Aircraft of the attack force may return fire against CAP aircraft

in this game.

(Strike and bomber aircraft had started carrying defensive

armament by this time period. Airships had carried defensive

armament for some time by now.)

20.4 Torpedo and Bomb Damage (Add): Bomb hits do penetrate hull

armor which is immune to plunging fire. (This simulates dive

bombing, a bombing technique which was in its infancy at this

time. Also airships and bombers were flying high enough that the

bombs that they dropped had gathered enough speed to penetrate

deck armor by the time they had hit the target ship.) A bomb hit

on ships with light or no armor may cause excess damage (8.3).


21.0 Airships

21.5 Airship Missions

(Add) 21.53 If an airship spots an enemy fleet, it may shadow the

fleet for as long as the owning player desires and as long as the

airship's endurance allows. Place the airship counter on the

enemy fleet counter; it moves whenever the fleet counter moves (a

raiding fleet counter shadowed by an airship may not be removed

from the map).

21.6 Airship Endurance (Add): An airship which does not return to

base is destroyed (garnering the enemy player six victory



22.0 Submarine Flotillas

22.3 Submarine Reconnaissance

(Add) 22.33 No more than two submarines may attack the same ship

in the same turn.

(Add) 22.34 Each submarine may attack three times in the course

of the game unless it leaves the operational map (see below). A

submarine may only attack once per game turn.

(The submarines built in the 1920's carried a larger supply of

torpedoes than those built during the First World War or even

those built shortly thereafter.)

22.4 Submarine Movement

(Add): All of its submarines have a full allotment of torpedoes

upon their return to the map and may make three more attacks.




Battle Scenario 2

(Correction): The date of the battle is 1 September 1930, not 5

August 1930.

Operational Scenario 1

(Clarification): The Special Rule for Merchant Shipping is here

because there is no shipping routes printed on the operational

mapsheet in the game.

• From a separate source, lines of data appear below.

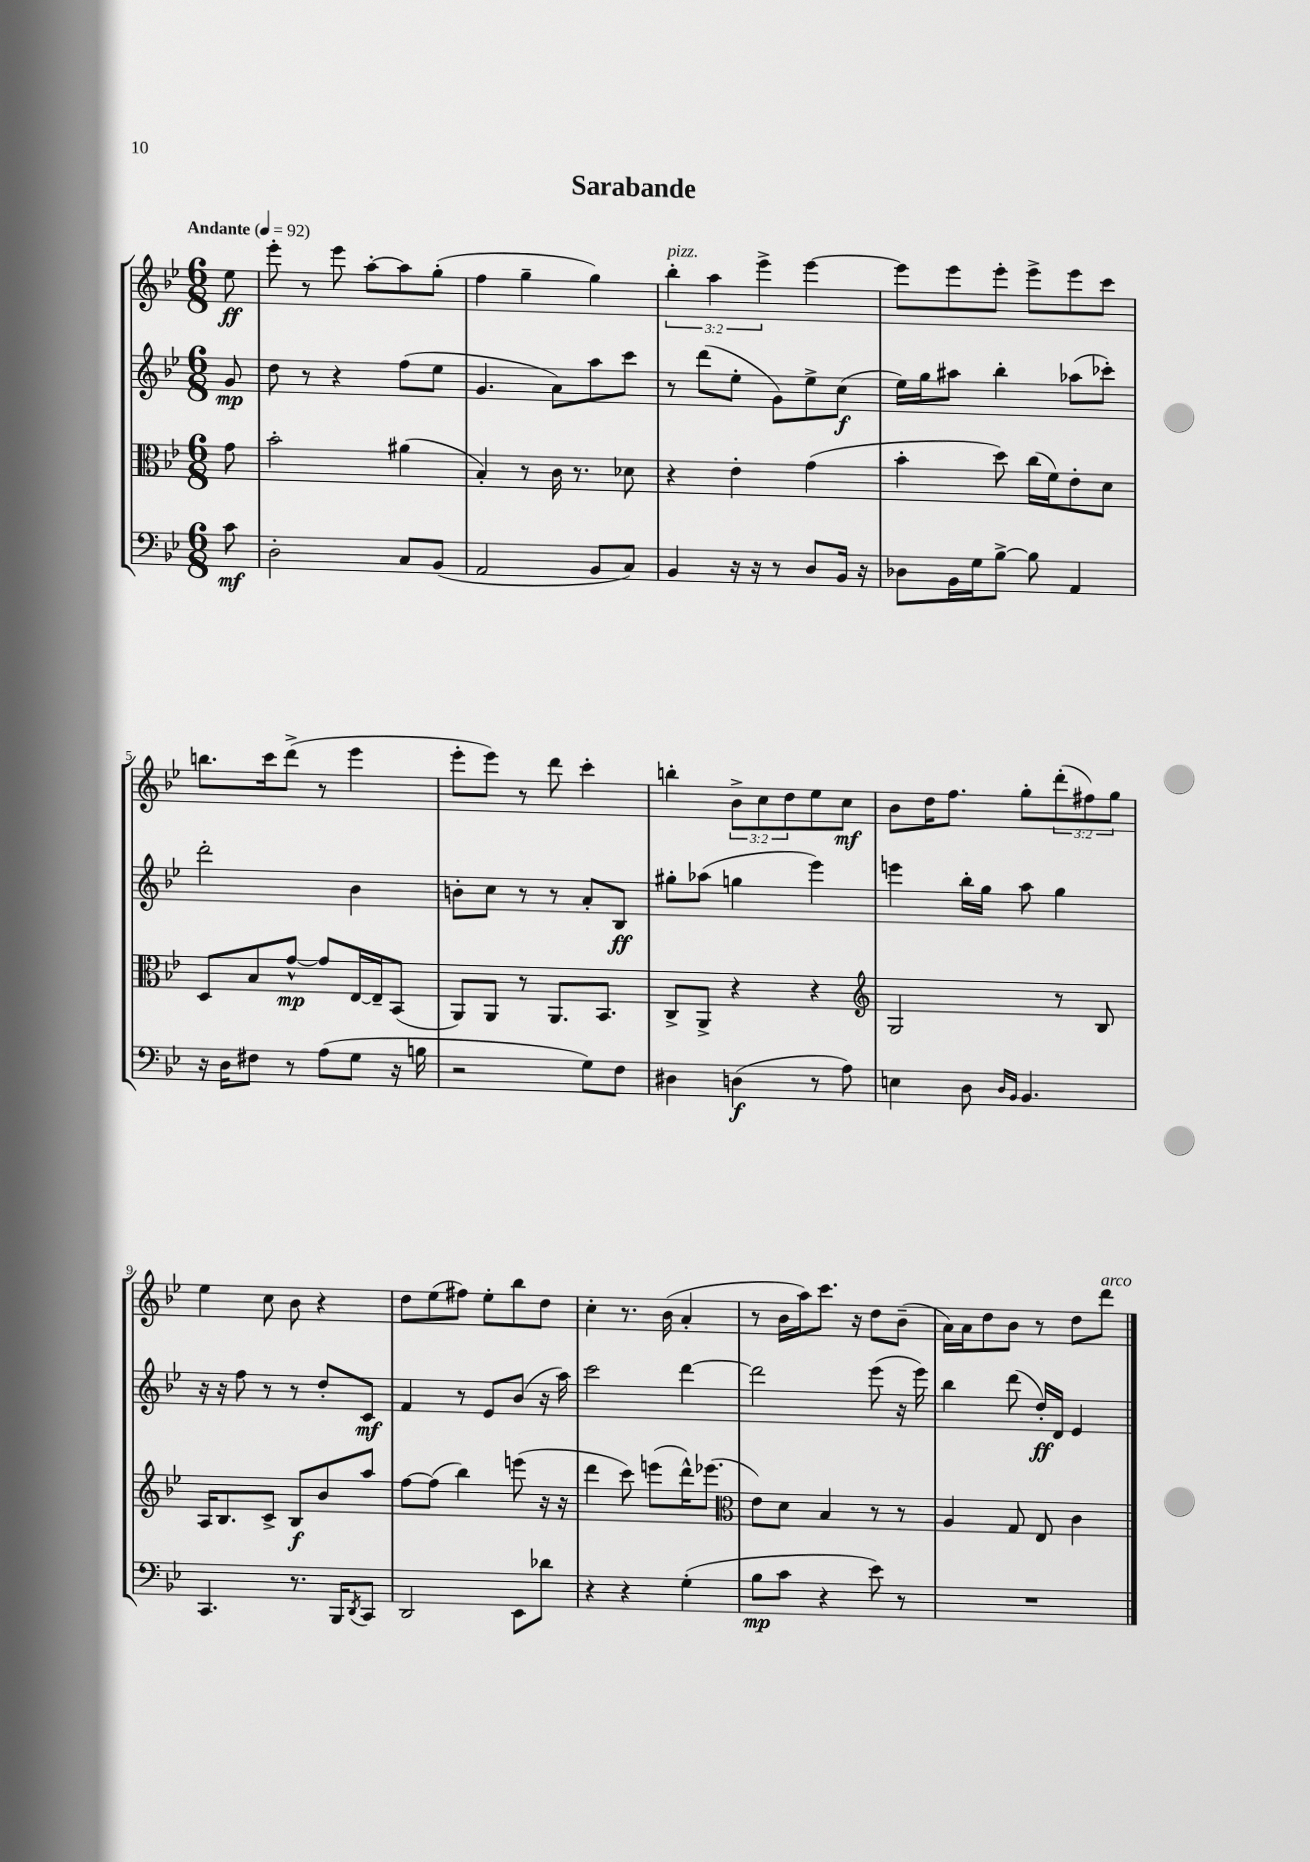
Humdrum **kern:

**kern	**dynam	**kern	**dynam	**kern	**dynam	**kern	**dynam
*part4	*part4	*part3	*part3	*part2	*part2	*part1	*part1
*staff4	*staff4	*staff3	*staff3	*staff2	*staff2	*staff1	*staff1
*clefF4	*	*clefC3	*	*clefG2	*	*clefG2	*
*k[b-e-]	*	*k[b-e-]	*	*k[b-e-]	*	*k[b-e-]	*
*M6/8	*	*M6/8	*	*M6/8	*	*M6/8	*
*MM92	*	*MM92	*	*MM92	*	*MM92	*
=	=	=	=	=	=	=	=
!	!	!	!	!	!	!LO:TX:a:B:t=Andante	!
8c\	mf	8g\	.	8g/	mp	8ee-\	ff
=1	=1	=1	=1	=1	=1	=1	=1
2D'\	.	2b-'\	.	8dd\	.	8eee-'\	.
.	.	.	.	8r	.	8r	.
.	.	.	.	4r	.	8eee-\	.
.	.	.	.	.	.	[8aa'\L	.
8C/L	.	(4a#X\	.	(8ff\L	.	8aa\]	.
(8BB-/J	.	.	.	8ee-\J	.	(8gg'\J	.
=2	=2	=2	=2	=2	=2	=2	=2
2AA/	.	4B-'/)	.	4.g/	.	4ff\	.
.	.	8r	.	.	.	4gg~\	.
.	.	16c\	.	8a\L)	.	.	.
.	.	8.r	.	.	.	.	.
8BB-/L	.	.	.	8aa\	.	4gg\)	.
8C/J)	.	8d-X\	.	8ccc\J	.	.	.
=3	=3	=3	=3	=3	=3	=3	=3
!	!	!	!	!	!	!LO:TX:a:i:t=pizz.	!
4BB-/	.	4r	.	8r	.	6bb-'\	.
.	.	.	.	(8ddd\L	.	.	.
.	.	.	.	.	.	6aa\	.
16r	.	4e-'\	.	8ee-'\J	.	.	.
16r	.	.	.	.	.	.	.
.	.	.	.	.	.	6eee-^\	.
8r	.	.	.	8g\L)	.	.	.
8D/L	.	(4g\	.	8ee-^\	.	[4eee-\	.
16BB-/Jk	.	.	.	(8cc\J	f	.	.
16r	.	.	.	.	.	.	.
=4	=4	=4	=4	=4	=4	=4	=4
8D-X\L	.	4b-'\	.	16ee-\LL)	.	8eee-\L]	.
.	.	.	.	16gg\J	.	.	.
16BB-\L	.	.	.	8aa#X\J	.	8eee-\	.
16G\J	.	.	.	.	.	.	.
[8B-^\J	.	8dd\)	.	4bb-'\	.	8eee-'\J	.
8B-\]	.	(16cc\LL	.	.	.	8eee-^\L	.
.	.	16f\J)	.	.	.	.	.
4AA/	.	8e-'\	.	(8aa-X\L	.	8eee-\	.
.	.	8d\J	.	8ccc-X'\J)	.	8ccc\J	.
!!LO:LB:g=z
=5	=5	=5	=5	=5	=5	=5	=5
16r	.	8D/L	.	2ddd'\	.	8.bbn\L	.
16D\KL	.	.	.	.	.	.	.
8F#X\J	.	8B-/	.	.	.	.	.
.	.	.	.	.	.	16ccc\k	.
8r	.	[8g^^/J	mp	.	.	(8ddd^\J	.
(8A\L	.	8g/L]	.	.	.	8r	.
8G\J	.	[16E-/L	.	4b-\	.	4eee-\	.
.	.	16E-~/J]	.	.	.	.	.
16r	.	(8BB-/J	.	.	.	.	.
16Bn\	.	.	.	.	.	.	.
=6	=6	=6	=6	=6	=6	=6	=6
2r	.	8AA/L)	.	8bn'\L	.	8eee-'\L	.
.	.	8AA/J	.	8cc\J	.	8eee-\J)	.
.	.	8r	.	8r	.	8r	.
.	.	8.AA/L	.	8r	.	8ddd\	.
8G\L)	.	.	.	8a'/L	.	4ccc'\	.
.	.	8.BB-/J	.	.	.	.	.
8F\J	.	.	.	8B-/J	ff	.	.
=7	=7	=7	=7	=7	=7	=7	=7
4D#X\	.	8C^/L	.	8gg#X'\L	.	4bbn'\	.
.	.	8AA^/J	.	(8aa-X\J	.	.	.
(4Dn\	f	4r	.	4ggn\	.	12b-^\L	.
.	.	.	.	.	.	12cc\	.
.	.	.	.	.	.	12dd\	.
8r	.	4r	.	4eee-\)	.	8ee-\	.
8A\)	.	.	.	.	.	8cc\J	mf
=8	=8	=8	=8	=8	=8	=8	=8
*	*	*clefG2	*	*	*	*	*
4En\	.	2G/	.	4eeen\	.	8b-\L	.
.	.	.	.	.	.	16dd\K	.
.	.	.	.	.	.	8.ff\J	.
8D\	.	.	.	16bb-'\LL	.	.	.
.	.	.	.	16gg\JJ	.	.	.
16qqD/LL	.	.	.	.	.	.	.
16qqBB-/JJ	.	.	.	.	.	.	.
4.BB-/	.	.	.	8aa\	.	8gg'\L	.
.	.	8r	.	4gg\	.	(12ddd'\	.
.	.	.	.	.	.	12ff#X\)	.
.	.	8B-/	.	.	.	.	.
.	.	.	.	.	.	12gg\J	.
!!LO:LB:g=z
=9	=9	=9	=9	=9	=9	=9	=9
4.CC/	.	16A/KL	.	16r	.	4ee-\	.
.	.	8.B-/	.	16r	.	.	.
.	.	.	.	8ff\	.	.	.
.	.	8c^/J	.	8r	.	8cc\	.
8.r	.	8B-/L	f	8r	.	8b-\	.
.	.	8b-/	.	8dd'/L	.	4r	.
16BBB-/KL	.	.	.	.	.	.	.
8qDD/	.	.	.	.	.	.	.
8CC/J	.	8aa/J	.	8c/J	mf	.	.
=10	=10	=10	=10	=10	=10	=10	=10
2DD/	.	[8ff\L	.	4f/	.	8dd\L	.
.	.	(8ff\J]	.	.	.	(8ee-\	.
.	.	4bb-\)	.	8r	.	8ff#X\J)	.
.	.	.	.	8e-/L	.	8ee-'\L	.
8EE-\L	.	(8eeen\	.	(8b-/J	.	8bb-\	.
8d-X\J	.	16r	.	16r	.	8dd\J	.
.	.	16r	.	16aa\)	.	.	.
=11	=11	=11	=11	=11	=11	=11	=11
4r	.	4ddd\	.	2ccc\	.	4cc'\	.
4r	.	8ccc\)	.	.	.	8.r	.
.	.	(8eeen\L	.	.	.	.	.
.	.	.	.	.	.	(16b-\	.
(4G'\	.	16ddd^^\K)	.	[4ddd\	.	4a'/	.
.	.	(8.eee-X\J	.	.	.	.	.
=12	=12	=12	=12	=12	=12	=12	=12
*	*	*clefC3	*	*	*	*	*
8B-\L	mp	8e-\L)	.	2ddd\]	.	8r	.
8c\J	.	8d\J	.	.	.	16b-\LL	.
.	.	.	.	.	.	16aa\J)	.
4r	.	4B-/	.	.	.	8.ccc\J	.
.	.	.	.	.	.	16r	.
8e-\)	.	8r	.	(8eee-\	.	8dd\L	.
8r	.	8r	.	16r	.	(8b-~\J	.
.	.	.	.	16eee-\)	.	.	.
=13	=13	=13	=13	=13	=13	=13	=13
2.r	.	4A/	.	4bb-\	.	16a\LL)	.
.	.	.	.	.	.	16a\J	.
.	.	.	.	.	.	8dd\	.
.	.	8G/	.	(8ddd\	.	8b-\J	.
.	.	8E-/	.	16dd'/LL)	ff	8r	.
.	.	.	.	16d/JJ	.	.	.
.	.	4c\	.	4e-/	.	8dd\L	.
!	!	!	!	!	!	!LO:TX:a:i:t=arco	!
.	.	.	.	.	.	8ddd\J	.
==	==	==	==	==	==	==	==
*-	*-	*-	*-	*-	*-	*-	*-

Still all the rules from Section 10.0 in

the Standard Rules do apply as if there was a shipping route

printed on the hexrow indicated in the special rule.

Operational Scenario 2

(Correction): The Japanese carrier Hosho and its accompanying

aircraft counter (1 x A2N) are listed twice in the Japanese order

of battle, once in the force at Cavite and once in the force at

Sasebo. Delete the listing from the force at Sasebo.




On the Aircraft vs. Ships Table on the last page of the book,

make the following correction:

Die Roll Modifiers

+2 if the target is dead in the water.





American Capital Ships

The battlecruisers Constellation and United States each should

have a boxed torpedo value of 2, not 1.

The light cruisers are misnumbered. They should be Omaha (CL04),

Cincinnati (CL06), Raleigh (CL07), Detroit (CL08), Richmond

(CL09), Marblehead (CL12), and Memphis (CL13). The counters are

correctly numbered though.


American Light Ships

The destroyer counter Clemson-16 should be listed as DD-22. There

is no Clemson-17 counter in the game.